Document text
Efficient use of random bits

Factual Questions
1

Hi all. I have a sort-of computer sciencey question, I have no formal training in it, I’m half-remembering stuff from a book by David Mackay on Information Theory that I don’t have to hand at the moment.

I have a file consisting of lots of random bits. I want to simulate dealing lots of Bridge hands, that is, 4 players each getting 13 cards from a standard jokerless pack of playing cards.

Here’s what’s going through my head. The total number of distinct hands (distribution of all the cards amongst four players, where it matters who gets which bunch of 13, but not what order the cards come to an individual player) is 52C13 * 39C13 * 26C13 =~ 5.36e28 (hope the crude ASCII notation is clear). Therefore it should be possible to encode such a hand in 96 bits ( log2 5.36e28 =~ 95.43 ). My two sticking points are:

How does one actually go about mapping the 96-bit sequences onto the hands? I.e. turning ‘1011010101101000…’ into ‘South: Spades AJ95 Hearts 72…’

How does one use the leftover 0.56… of a bit? It suggests to me that slightly half of all possible 96-bit sequences would not correspond to a meaningful hand. Do I just have to discard such sequences and reach for the next 96 bits? Or is there a way of extracting some of that information and then getting the next (say) 8 bits in the file and constructing a hand from that? Bear in mind that I want all hands to be equally probable.

Data for review

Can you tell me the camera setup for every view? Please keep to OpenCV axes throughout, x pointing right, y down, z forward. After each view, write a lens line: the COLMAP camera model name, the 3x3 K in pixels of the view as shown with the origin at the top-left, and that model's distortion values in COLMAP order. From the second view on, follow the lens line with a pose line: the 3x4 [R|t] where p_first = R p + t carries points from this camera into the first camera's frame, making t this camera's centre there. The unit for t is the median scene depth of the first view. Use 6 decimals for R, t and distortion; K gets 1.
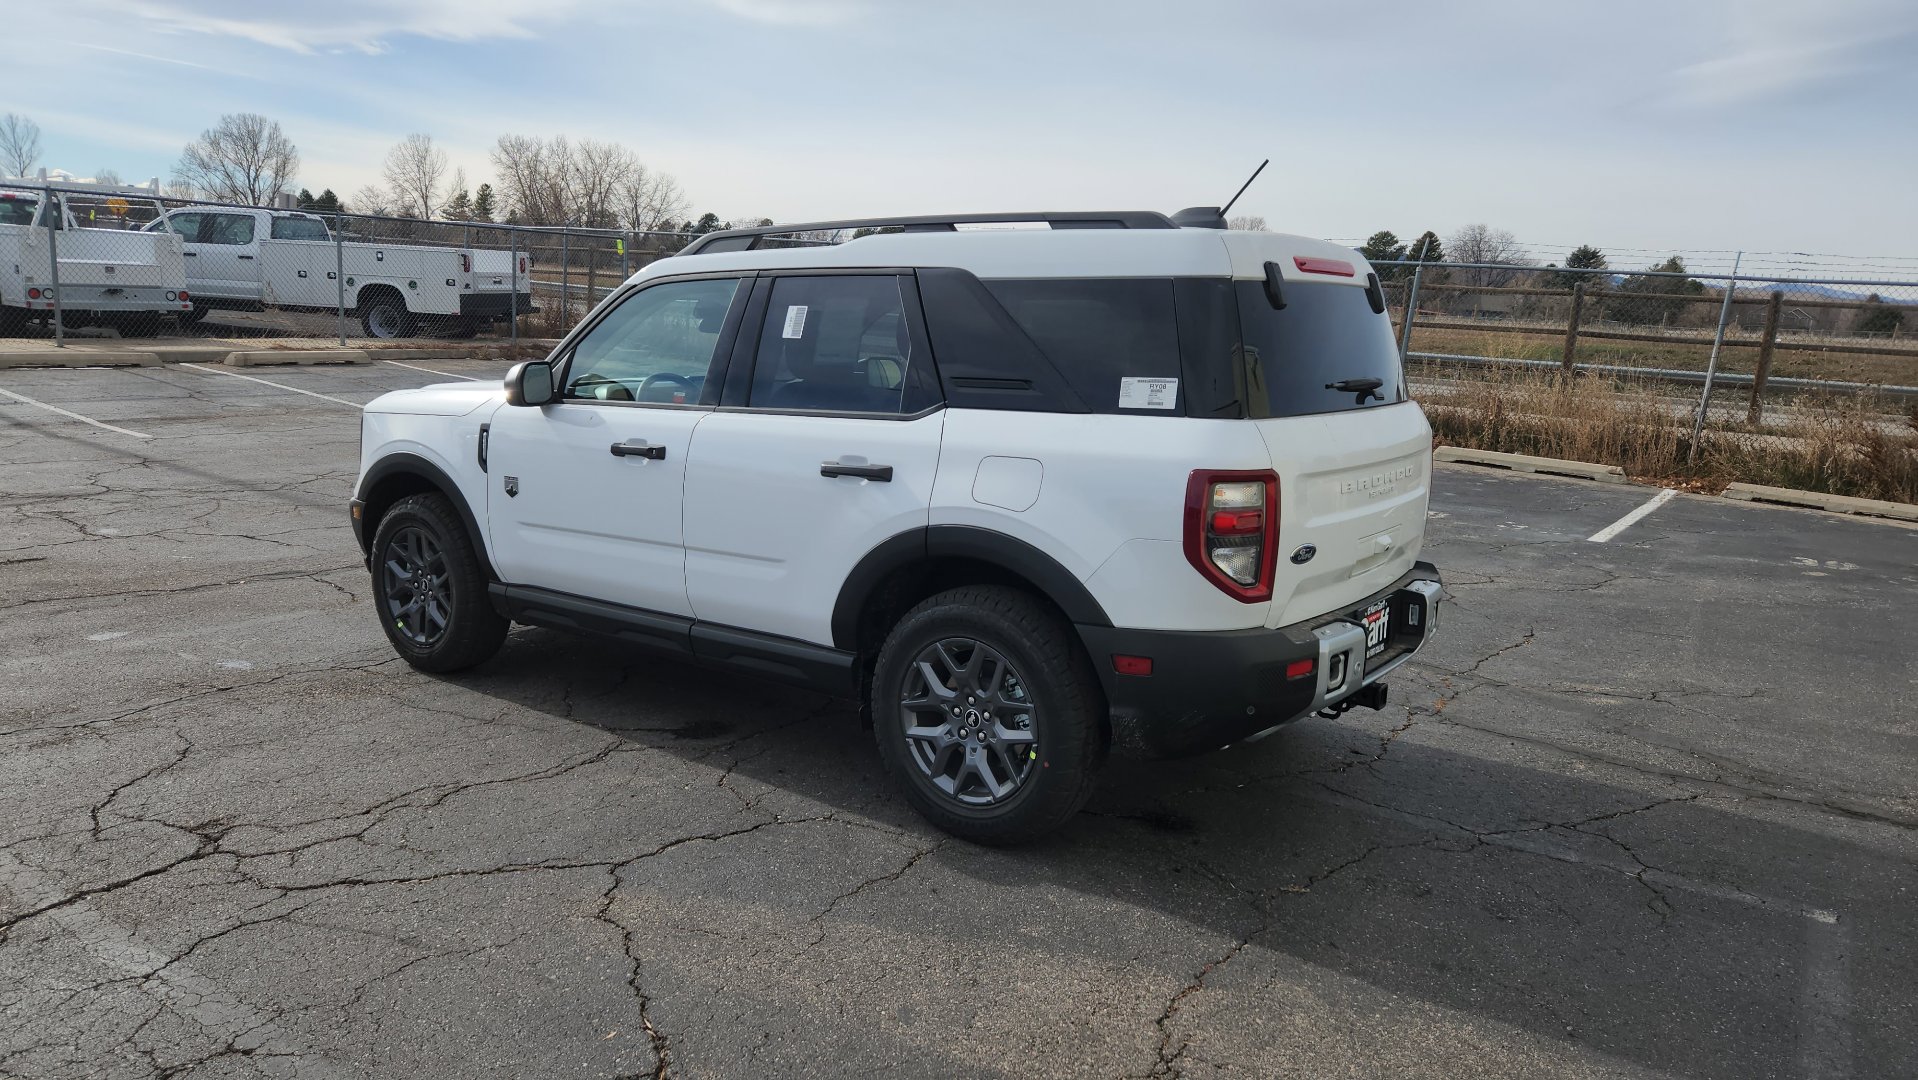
lens RADIAL K [[1275.9, 0, 930.1], [0, 1275.9, 554.1], [0, 0, 1]] dist [0.071198, -0.059949]
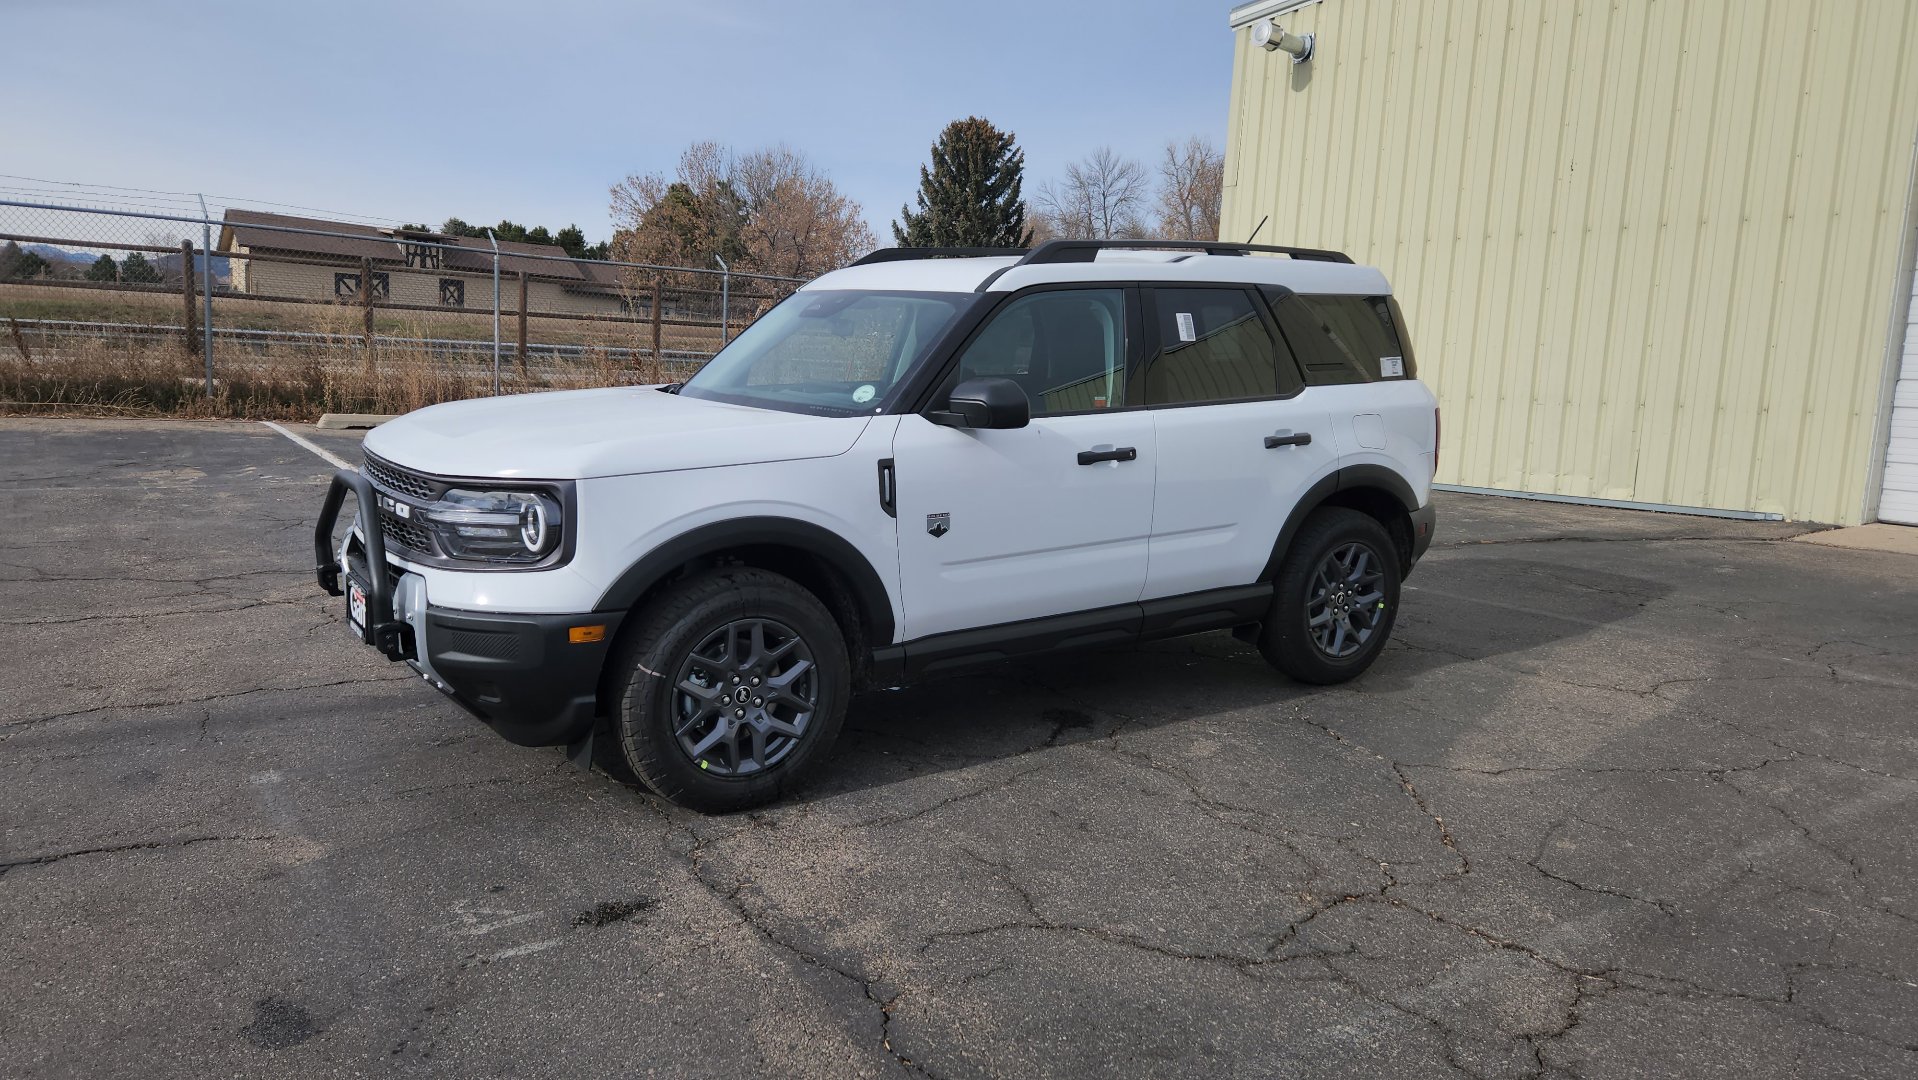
lens RADIAL K [[1277.6, 0, 918.4], [0, 1277.6, 534.8], [0, 0, 1]] dist [0.078444, -0.067986]
pose [[0.333099, -0.179194, 0.925708, -1.273501], [0.155656, 0.978755, 0.133453, -0.183816], [-0.929955, 0.099639, 0.353915, 0.800555]]
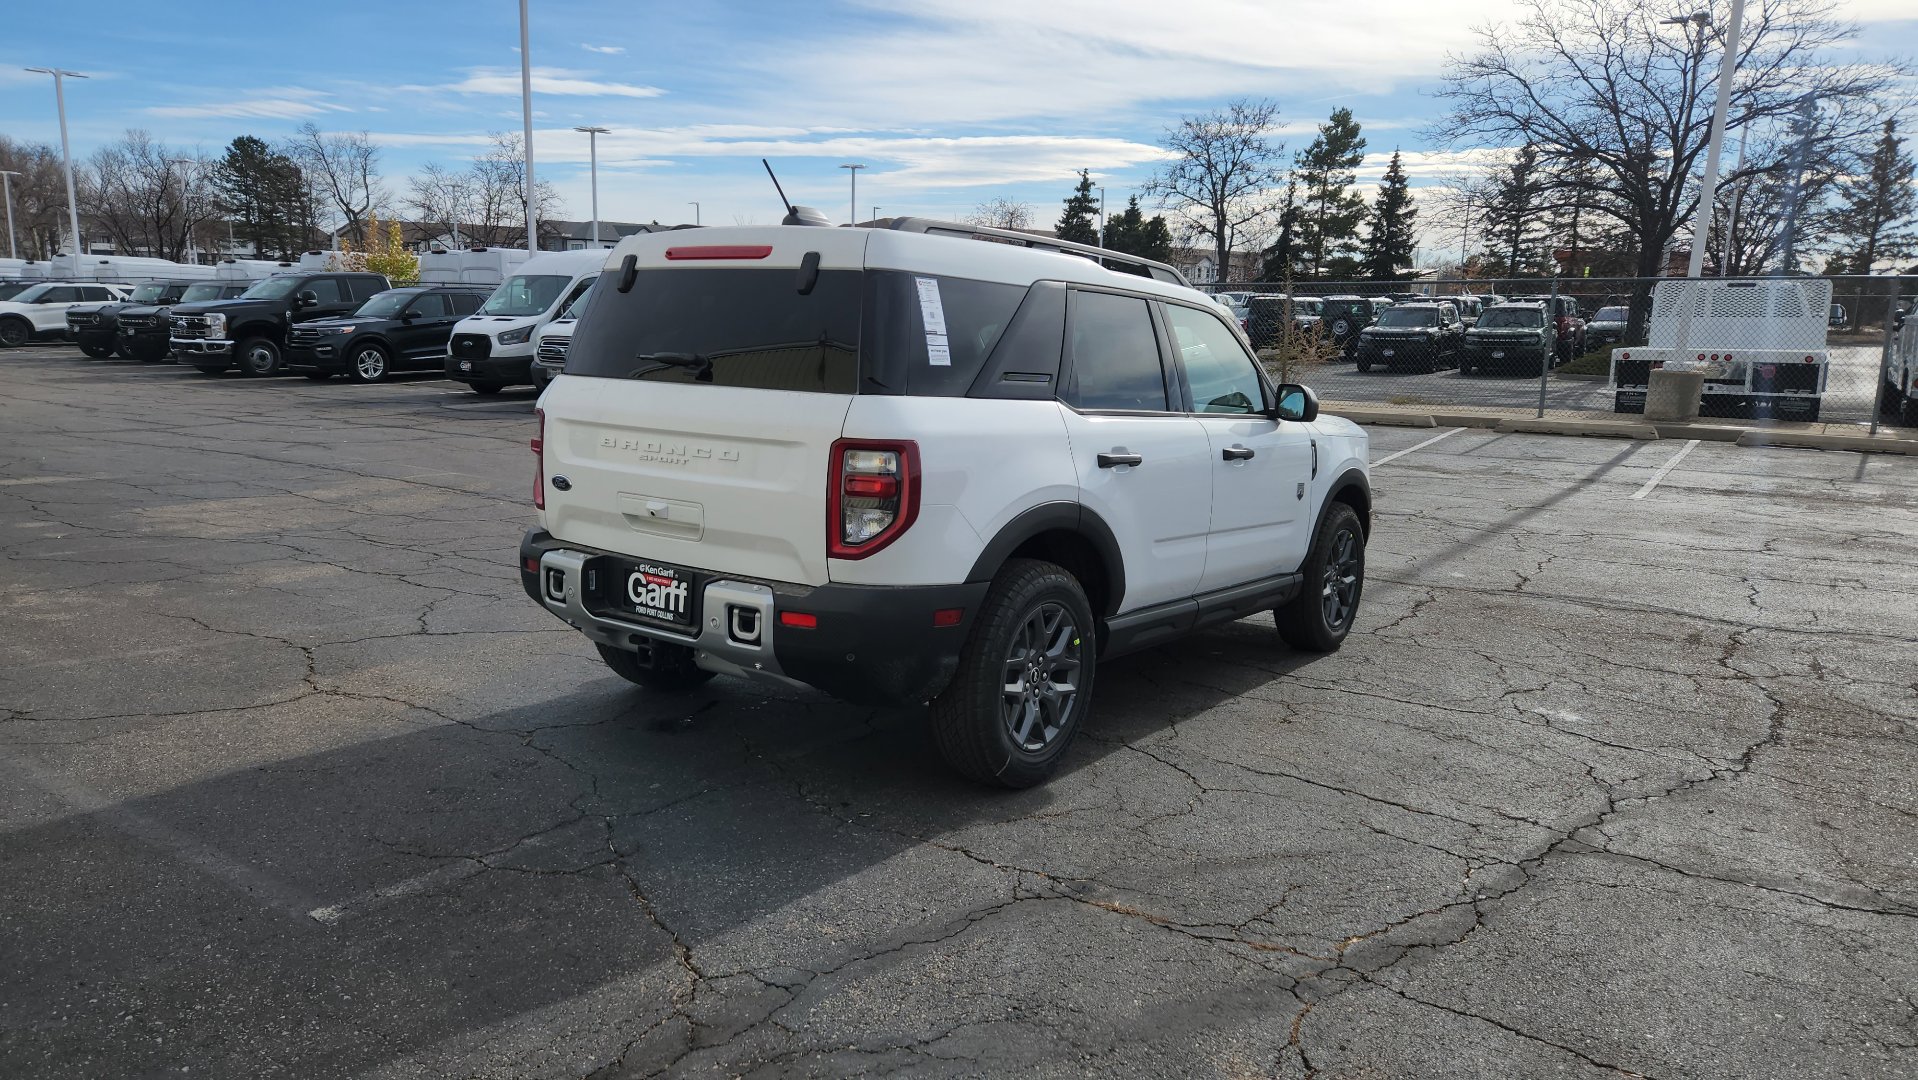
lens RADIAL K [[1273.1, 0, 921.9], [0, 1273.1, 550.3], [0, 0, 1]] dist [0.074447, -0.063465]
pose [[0.001926, 0.127580, -0.991826, 1.247957], [-0.219870, 0.967611, 0.124038, -0.136987], [0.975527, 0.217834, 0.029915, 1.066194]]
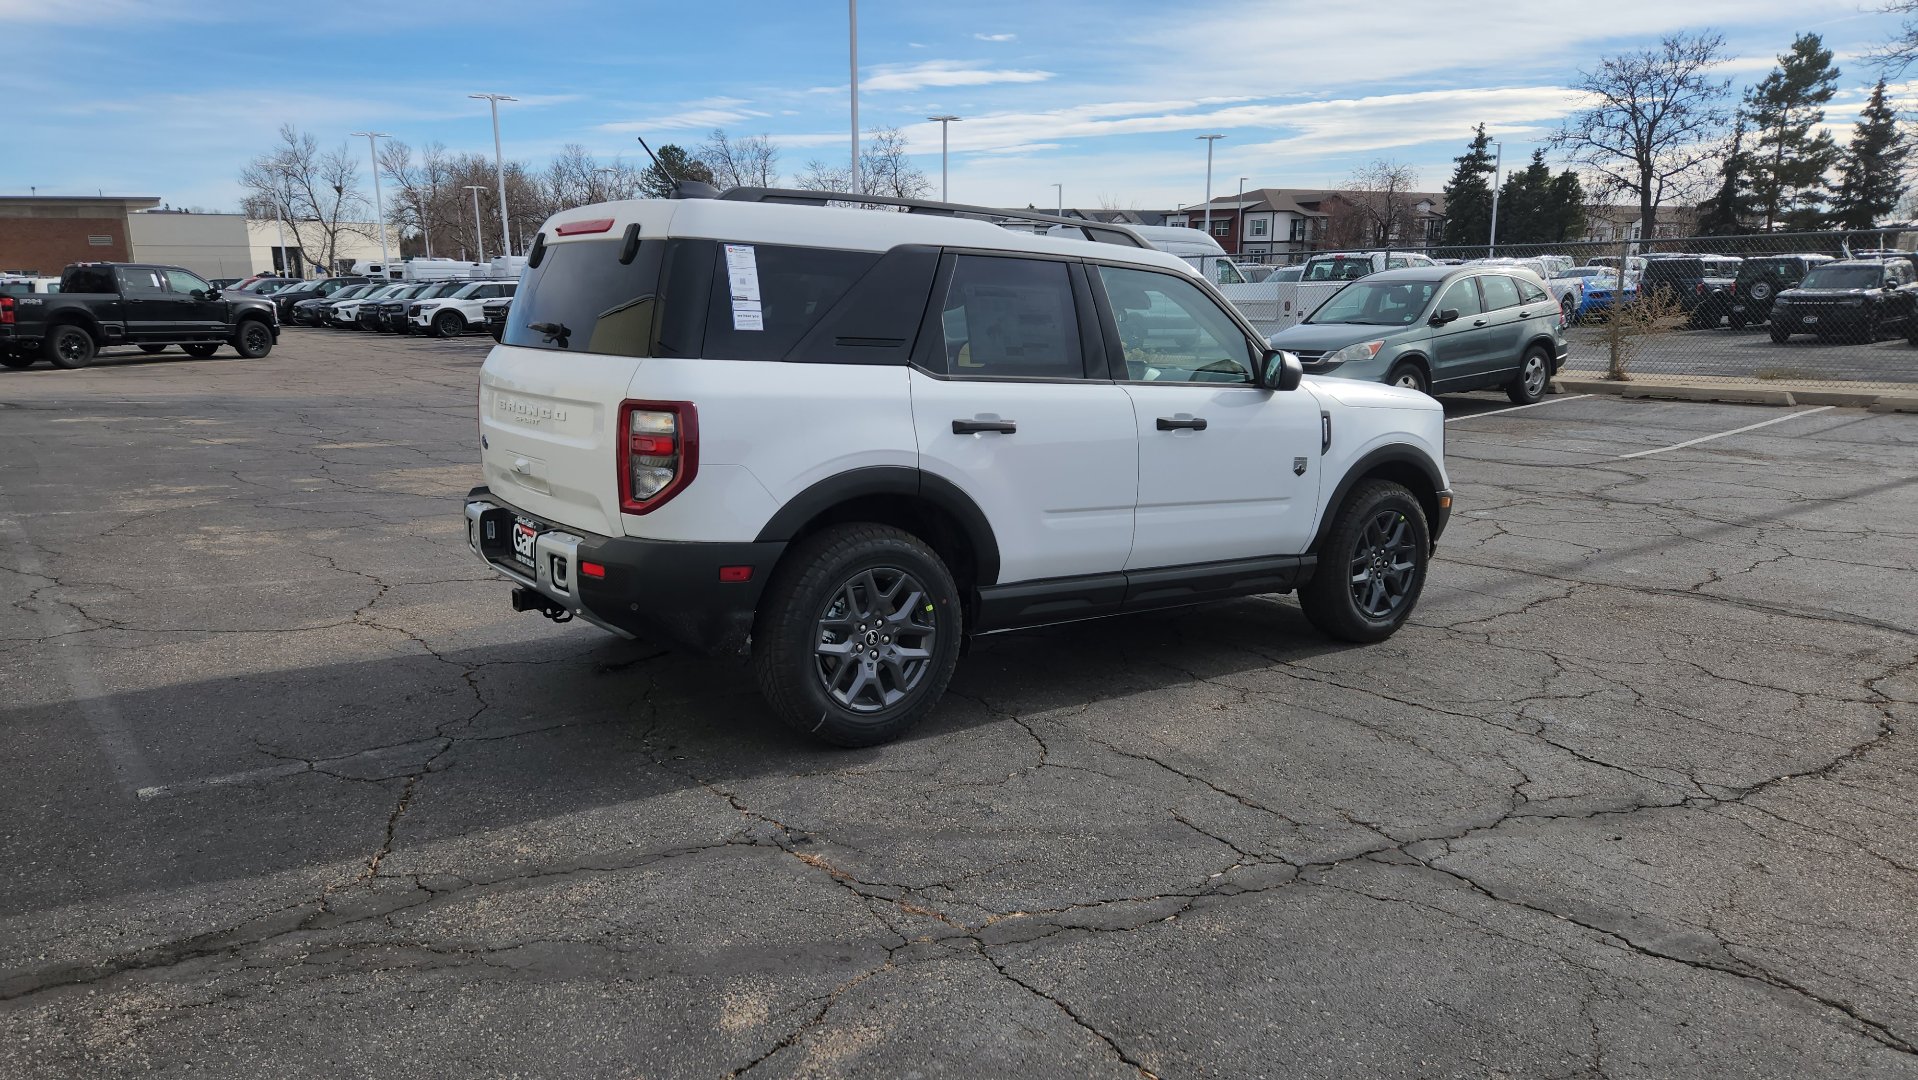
lens RADIAL K [[1273.5, 0, 915.3], [0, 1273.5, 562.6], [0, 0, 1]] dist [0.063620, -0.048929]
pose [[-0.289013, 0.145373, -0.946223, 1.207695], [-0.205404, 0.955967, 0.209608, -0.212826], [0.935030, 0.254938, -0.246427, 1.464592]]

What is being asked
Based on the forum post about using random bits to deal Bridge hands, say whether each statement agrees with it, answering yes or no and quoting the deciding words. (a) The poster has formal training in computer science. (b) In the deal being simulated, each of the four players receives 13 cards. (c) The poster wants some hands to come up more often than others.

Response
(a) No: "I have no formal training in it"
(b) Yes: "4 players each getting 13 cards"
(c) No: "I want all hands to be equally probable"